_Written task_: Reproduce the part of the listing that runs from its start through the line containing "HighRadius.", substituting "Seoul" for every occurrence of "Séoul" and leaving everything else unchanged.

%%

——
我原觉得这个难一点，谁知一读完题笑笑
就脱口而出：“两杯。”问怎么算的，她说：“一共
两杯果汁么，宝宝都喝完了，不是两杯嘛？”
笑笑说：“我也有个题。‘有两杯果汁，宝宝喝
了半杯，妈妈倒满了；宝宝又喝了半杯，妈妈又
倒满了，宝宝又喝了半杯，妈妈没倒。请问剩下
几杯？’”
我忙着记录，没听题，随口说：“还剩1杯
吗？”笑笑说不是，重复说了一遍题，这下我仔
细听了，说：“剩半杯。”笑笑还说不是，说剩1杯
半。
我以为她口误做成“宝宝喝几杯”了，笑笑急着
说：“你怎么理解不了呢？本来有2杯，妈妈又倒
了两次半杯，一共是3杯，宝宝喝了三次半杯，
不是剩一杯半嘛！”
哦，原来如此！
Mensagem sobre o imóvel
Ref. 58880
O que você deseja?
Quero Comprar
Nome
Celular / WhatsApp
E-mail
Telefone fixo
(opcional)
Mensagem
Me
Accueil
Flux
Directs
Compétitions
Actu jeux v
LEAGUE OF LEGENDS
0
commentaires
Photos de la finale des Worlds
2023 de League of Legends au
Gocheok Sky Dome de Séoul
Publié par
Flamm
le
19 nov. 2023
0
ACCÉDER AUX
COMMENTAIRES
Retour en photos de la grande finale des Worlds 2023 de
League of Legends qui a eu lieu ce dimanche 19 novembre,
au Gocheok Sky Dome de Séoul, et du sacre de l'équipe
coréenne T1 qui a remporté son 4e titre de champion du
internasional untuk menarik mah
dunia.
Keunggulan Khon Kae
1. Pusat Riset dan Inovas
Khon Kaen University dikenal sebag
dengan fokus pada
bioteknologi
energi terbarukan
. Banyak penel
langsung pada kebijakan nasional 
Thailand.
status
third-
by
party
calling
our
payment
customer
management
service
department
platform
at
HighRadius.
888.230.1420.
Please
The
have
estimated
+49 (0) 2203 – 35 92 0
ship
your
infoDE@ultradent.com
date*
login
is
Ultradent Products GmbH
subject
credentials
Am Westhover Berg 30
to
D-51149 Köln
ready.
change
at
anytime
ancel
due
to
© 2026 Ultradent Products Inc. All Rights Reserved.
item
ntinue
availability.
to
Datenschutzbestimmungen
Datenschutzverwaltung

%%

_Task result_:
——
我原觉得这个难一点，谁知一读完题笑笑
就脱口而出：“两杯。”问怎么算的，她说：“一共
两杯果汁么，宝宝都喝完了，不是两杯嘛？”
笑笑说：“我也有个题。‘有两杯果汁，宝宝喝
了半杯，妈妈倒满了；宝宝又喝了半杯，妈妈又
倒满了，宝宝又喝了半杯，妈妈没倒。请问剩下
几杯？’”
我忙着记录，没听题，随口说：“还剩1杯
吗？”笑笑说不是，重复说了一遍题，这下我仔
细听了，说：“剩半杯。”笑笑还说不是，说剩1杯
半。
我以为她口误做成“宝宝喝几杯”了，笑笑急着
说：“你怎么理解不了呢？本来有2杯，妈妈又倒
了两次半杯，一共是3杯，宝宝喝了三次半杯，
不是剩一杯半嘛！”
哦，原来如此！
Mensagem sobre o imóvel
Ref. 58880
O que você deseja?
Quero Comprar
Nome
Celular / WhatsApp
E-mail
Telefone fixo
(opcional)
Mensagem
Me
Accueil
Flux
Directs
Compétitions
Actu jeux v
LEAGUE OF LEGENDS
0
commentaires
Photos de la finale des Worlds
2023 de League of Legends au
Gocheok Sky Dome de Seoul
Publié par
Flamm
le
19 nov. 2023
0
ACCÉDER AUX
COMMENTAIRES
Retour en photos de la grande finale des Worlds 2023 de
League of Legends qui a eu lieu ce dimanche 19 novembre,
au Gocheok Sky Dome de Seoul, et du sacre de l'équipe
coréenne T1 qui a remporté son 4e titre de champion du
internasional untuk menarik mah
dunia.
Keunggulan Khon Kae
1. Pusat Riset dan Inovas
Khon Kaen University dikenal sebag
dengan fokus pada
bioteknologi
energi terbarukan
. Banyak penel
langsung pada kebijakan nasional 
Thailand.
status
third-
by
party
calling
our
payment
customer
management
service
department
platform
at
HighRadius.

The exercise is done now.